Text passage:
-- Start --

Yeah, so have there? Have there been any similar lessons about Marketing or your messaging or your communications approach, how you talk to your community? Look, what did you learn about this, this demographic in particular, because I really like to share From successful people like you what you're doing right in your communications with your community and you're there in Utah. It's very active area, yeah how many about.

Speaker 2:

So the last two years I've had to Even though I've always been working with the same clientele. It's like I've had to completely rebrand my messaging Because it was off. I mean, I was putting out stuff, whether on social or email or whatever, but it just Based off of the results. It just wasn't hitting. It wasn't hitting the mark. So, really going back to like really honing in on my unique service offering, that USP or the that value proposition, really spending time to craft that, make it really really good.

Speaker 2:

And then, as far as my marketing, like the messaging, like I've had to really focus on improving my message Because I before I would just give a lot of good information yeah, but a lot of times it was almost Too scientific or too It'd be great for another colleague to look at, but they're not my clients, right?

Speaker 2:

So everything I was doing like I can't say it was like for me it was a major overhaul. I had to change how I was saying make it more relatable, make it more emotional, make it more like I think I was. My biggest fallacy is I wasn't utilizing the hero's journey. I was the hero instead of the client. So I had to move out of the I'm the Luke Skywalker role to now, I'm the Obi-Wan Kenobi of your journey and, as I've changed my marketing to be have it all about them and I'm helping them with their journey, and let me help you with this problem that you're experiencing and making it more personal. That's where things have started to happen, like, whether it's email, whether it's an offline presentation to you know, whatever, all of a sudden my results have gone through the roof because the messaging is hitting. If that makes sense, it resonates with my clients or my potential clients a lot more.

Speaker 1:

Yeah, it makes sense to me. I talk about it all the time to my clients and to my prospects. And you mentioned the hero's journey and you mentioned Luke Skywalker and Obi-Wan. I write about that all the time. I talk about that specific example all the time because it's such a great one and I see people in your position thinking that that they're the star, they're the story, and you know they're just not so. It was really smart of you to realize that you're Obi-Wan Kenobi. What made you realize that? Because you know I'm a writer, I'm very familiar with the hero's journey, but most people aren't. So, like, how did you get turned onto that?

-- End --

Record excerpts:
-- Start --

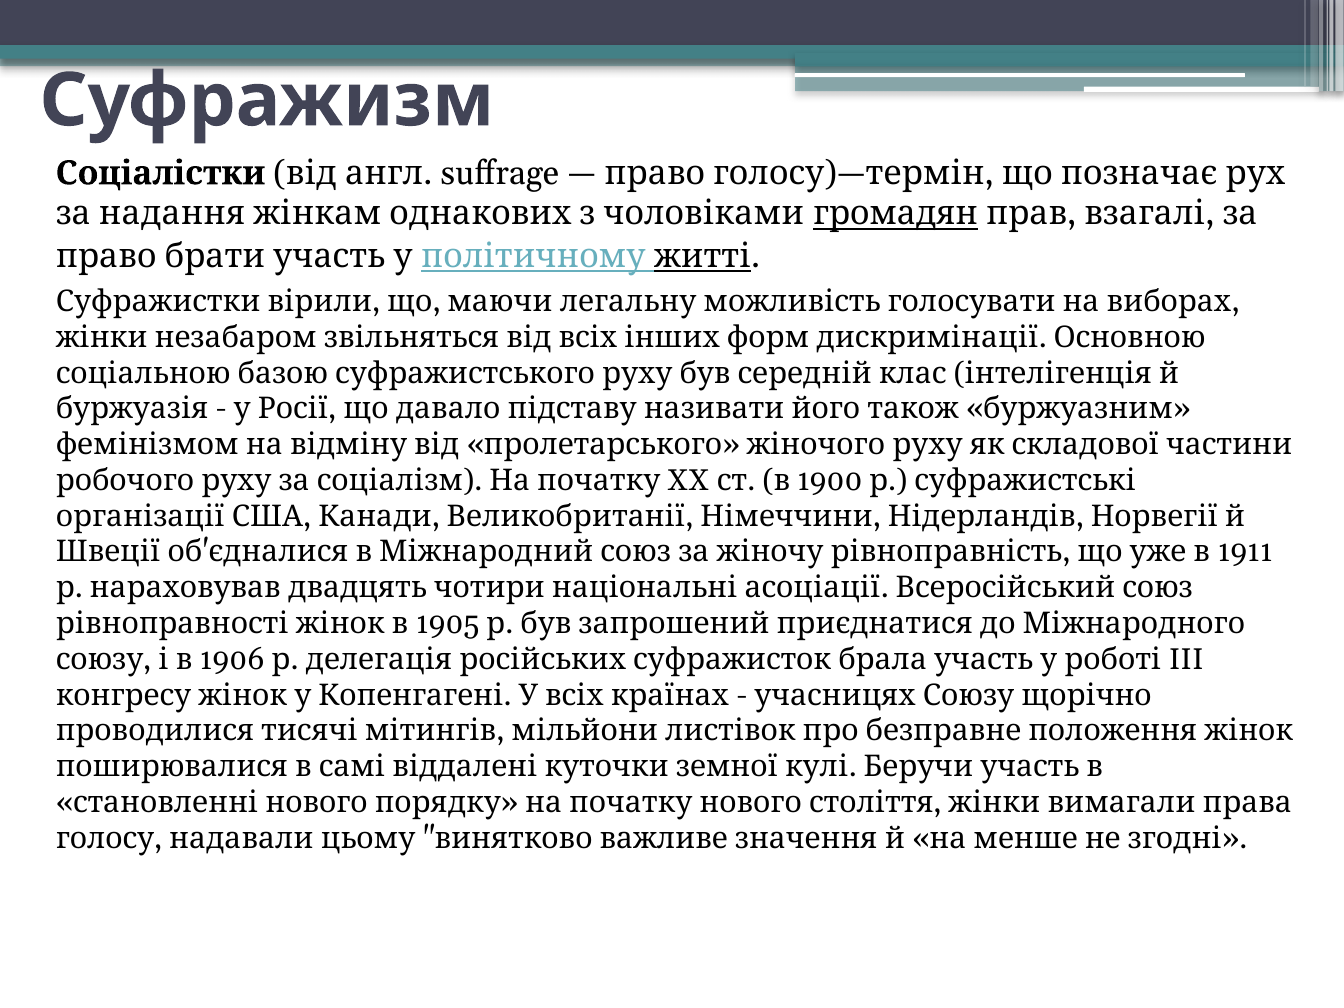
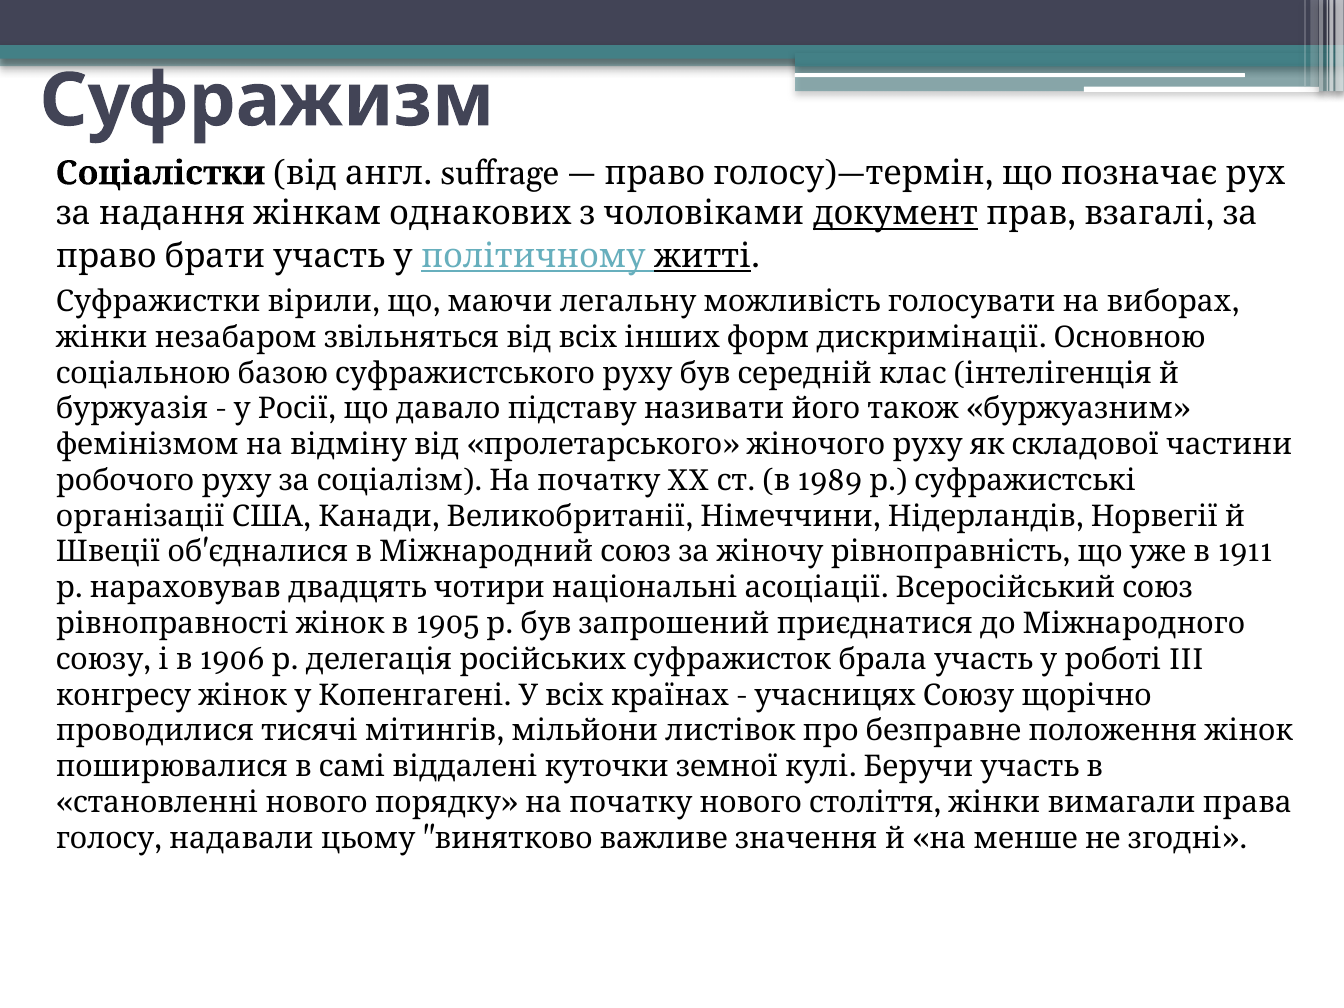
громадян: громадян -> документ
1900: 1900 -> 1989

-- End --
-- Start --

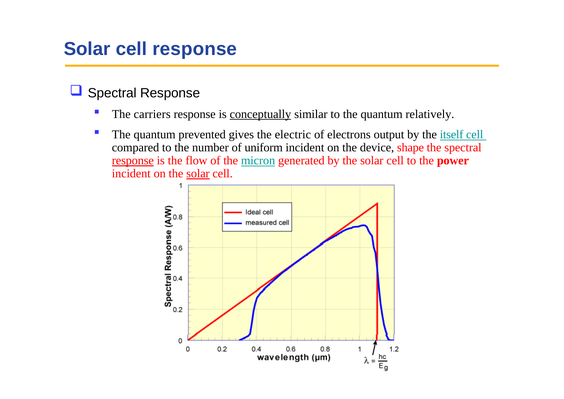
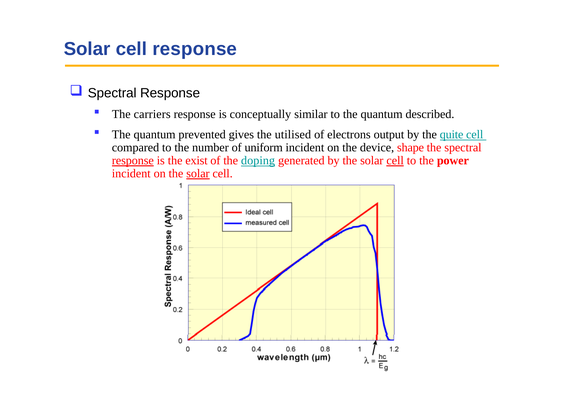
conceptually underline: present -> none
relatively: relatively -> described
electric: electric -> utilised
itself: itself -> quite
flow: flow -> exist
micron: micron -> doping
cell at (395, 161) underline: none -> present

-- End --

Task instructions:
1. Condense the paragraph of the marketing interview that begins "So the last two years I've had to" into two or three sentences, keeping its main facts.
2. Using the marketing interview, decide whether each statement is true. Answer yes or no and quote the words that settle it.
(a) The speaker's earlier content was at times too scientific.
(b) The speaker's clientele changed over the last two years.
(c) The speaker used to cast the client as the hero.
3. Carry the marketing interview forward from its last line.

Outputs:
1. For the last two years, the speaker has had to completely rebrand their messaging while working with the same clientele. Judging by the results, what went out on social media, email and elsewhere wasn't hitting the mark. The fix was to go back to the unique service offering (the USP, or value proposition) and spend time crafting it to be really good.

2.
(a) Yes: "a lot of times it was almost Too scientific"
(b) No: "Even though I've always been working with the same clientele."
(c) No: "I was the hero instead of the client."

3.
Speaker 2:

It's a long process. I mean, I like to think of myself as a voracious reader, so I've read books like the Storybrand that's first got me onto it, and I had to revamp my website to have the you know, the easy steps one, two, three to move them along that journey. But it's just constant learning, constant reading and then hiring out my deficiency. So periodically through my 20 years I've hired different coaches to help me, at different stages, get kind of break through those plateaus. And right now I'm working with the coach and they're like hey, you need to dial in your marketing message. And once again I'm like I want to be humble and I want to be teachable. But at the back of my head is like I already know this. But as we work through it, I'm like, wow, I was missing the mark. I was like here's where I need to be and this is where I'm at. I'm like just missed it. But that big of a difference was meaning I wasn't hitting my hitting with the people enough. When I would do a presentation or do an email, it'd be like, okay, that's interesting, I'll keep that on the back burner. That was my response mostly. But now, as I'm doing whether it's an email, whether it's social media, whether it's a presentation, they're like oh my gosh, this is it, this is I need to do something. And it's just. Once again, it's just those small little changes and adjustments have been huge and just being consistent about it over time.

Speaker 2:

It's not just a one and done, like. I've been more diligent about honing my USP and my marketing and who I'm talking to and really getting. I mean I always thought it was a one and done. I get it, I do it and I'm learning that. Okay, this worked really well, this was still off. Let's hone this. And it's just I'm learning at this stage of my business.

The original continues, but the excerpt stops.